突然ですがRNA-seqのリードカウントデータによる発現解析についての記事です。
今回はサンプルのグループが3つ以上のときの解析方法について、少し考えたことを述べていこうと思います。
3つ以上を一般的に考えると頭がこんがらがるので今回は3つの場合と限定しておきます。
このときの各Feature(遺伝子やIsoform、extonとか)の発現の種類について考えていきます。
2つのグループのときは発現変動しているかいないか(発現変動遺伝子(DEG) or nonDEG)で分けられ、さらにDEGについてはその大小関係から、グループ1(G1)で高発現かグループ2(G2)で高発現かの2種類に分けられます。
ということでDEGを大小関係で分けるところまで考えてもたかだか3パターンで済みます。
では3つのグループの比較ではどうなるでしょうか。言葉で説明するのが面倒なので図で示してみます。
灰色の線より上にある1段めはDEGであるかどうか、DEGならどのグループ間で発現変動していないか、どこでは発現変動しているかを考えたときのパターンです。計5つが考えられます。

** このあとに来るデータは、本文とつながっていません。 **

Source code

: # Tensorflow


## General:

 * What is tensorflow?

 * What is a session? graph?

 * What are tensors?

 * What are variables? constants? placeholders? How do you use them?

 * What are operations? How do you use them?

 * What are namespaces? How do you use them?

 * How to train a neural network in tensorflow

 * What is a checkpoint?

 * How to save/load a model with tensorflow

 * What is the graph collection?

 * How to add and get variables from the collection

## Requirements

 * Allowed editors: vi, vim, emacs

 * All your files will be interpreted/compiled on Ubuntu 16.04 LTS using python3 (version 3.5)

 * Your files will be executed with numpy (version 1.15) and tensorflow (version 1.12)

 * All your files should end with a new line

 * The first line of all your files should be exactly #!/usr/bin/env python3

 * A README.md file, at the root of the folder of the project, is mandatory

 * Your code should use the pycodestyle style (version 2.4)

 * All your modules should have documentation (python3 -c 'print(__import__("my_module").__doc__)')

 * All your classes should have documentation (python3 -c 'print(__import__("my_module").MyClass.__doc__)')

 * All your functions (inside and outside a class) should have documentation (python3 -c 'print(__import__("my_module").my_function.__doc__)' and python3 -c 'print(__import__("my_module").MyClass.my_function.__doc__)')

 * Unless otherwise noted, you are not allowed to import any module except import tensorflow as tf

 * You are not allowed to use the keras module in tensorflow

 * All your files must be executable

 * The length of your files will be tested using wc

さらに、それぞれのパターンで発現変動の大小関係も考慮すると灰色の線以下のパターンが考えられることになります。
発現変動解析では発現変動遺伝子を得ることができればあとの大小関係はそれぞれのグループの平均を比べればわかります。したがって、上図の灰色線より上5つのパターンについてそれぞれのFeatureがどのパターンに属するかを考えるのが解析のメインで難しいところになってくるのかなと思います。
ちなみに、4グループの場合は発現変動の有無を考えるだけで15種類のパターンが考えられます。
次回はこの発現パターンをもとに3つのグループのRNA-seqリードカウントデータの疑似データを生成してみたいと思います。